Um exemplo dessa tendência é o trabalho com desempregados feito em Porto Alegre. A sessão terapêutica é gratuita, semanal, e pode ser realizada em grupo ou individualmente. Com o apoio do Sistema Único de Saúde (SUS) e uma sala no prédio onde funciona o Sistema Nacional de Emprego, sete terapeutas recebem em média 200 pessoas por mês. “Nossa meta é ajudá-las a caminhar com segurança nessa hora difícil em que a maioria desanima”, conta Margaret Tadiello, coordenadora do projeto. Para os pacientes, tem sido uma ajuda e tanto. “Estou mais seguro. Percebi quanta gente como eu há por aí”, avalia Jorge Rodrigues, 52 anos, ex-motorista de lotação. Essa aproximação ainda carrega preconceitos. Muitos acreditam que a assistência psicológica deva ser para os fracos ou para os doentes mentais. O ex-motorista de lotação Rodrigues, por exemplo, não escapou de comentários indelicados. “Acharam que era frescura”, lembra.

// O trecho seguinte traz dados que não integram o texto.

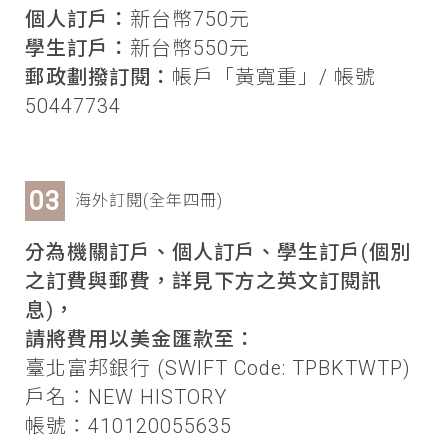
個人訂戶：
新台幣750元
學生訂戶：
新台幣550元
郵政劃撥訂閱：
帳戶「黃寬重」/ 帳號
50447734
海外訂閱(全年四冊)
分為機關訂戶、個人訂戶、學生訂戶(個別
之訂費與郵費，詳見下方之英文訂閱訊
息)，
請將費用以美金匯款至：
臺北富邦銀行 (SWIFT Code: TPBKTWTP)
戶名：NEW HISTORY
帳號：410120055635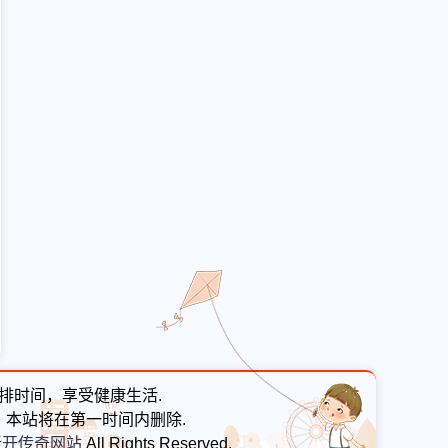
排时间，享受健康生活.
本站将在第一时间内删除.
新开传奇网站
All Rights Reserved.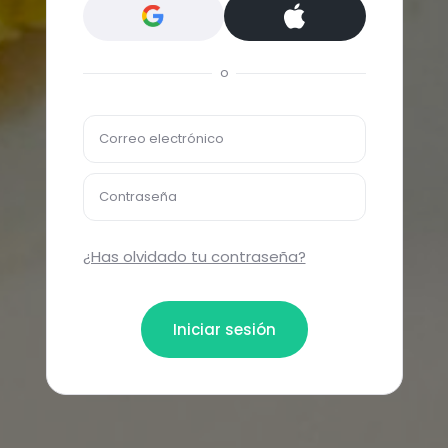
o
Correo electrónico
Contraseña
¿Has olvidado tu contraseña?
Iniciar sesión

Outros locais que vêm abrindo suas portas para atendimentos mais amplos são as universidades, pioneiras nesse tipo de assistência. “Em 1975, muitos argentinos chegaram ao Brasil, fugidos da repressão, trouxeram experiências de trabalho fora do consultório e começaram a atuar dentro de instituições”, conta Moisés da Silva Júnior, psicanalista idealizador do documentário Nós outros e a psicanálise, sobre a história da psiquiatria entre 1960 e 1970 no Brasil e na Argentina. Moisés dirige o centro de terapia do Projeto Núcleo, sistema de saúde mental que está fazendo parcerias com os convênios médicos para atendimento da população. Hoje, as clínicas-escolas de psicologia prestam serviços gratuitamente ou por quantias simbólicas. Em São Paulo, bons exemplos são vistos na Universidade São Marcos e na Universidade Estadual de Campinas. No Rio, um dos trabalhos mais expressivos é o da Santa Casa de Misericórdia. Nos ambulatórios, há filas de espera. Em geral, o atendimento se baseia em terapias com tempo de duração mais curto e focadas no problema. “Fazemos psicoterapia breve para pessoas com transtornos de pânico, obsessivas compulsivas, com depressão ou ansiedade”, explica Vera Lemgruber, coordenadora do trabalho do hospital carioca. A professora Adriana Pina, 27 anos, aprovou a terapia. “Estava com problemas no casamento. Foram 30 consultas em oito meses. Hoje sei lidar com as dificuldades mais tranquilamente”, diz. Como se vê, a banda Titãs estava certa. “Eles cantaram: ‘A gente não quer só comida!’. O povo quer diversão, arte, saúde e psicologia”, conclui o psicanalista Mauro Hegenberg, de São Paulo.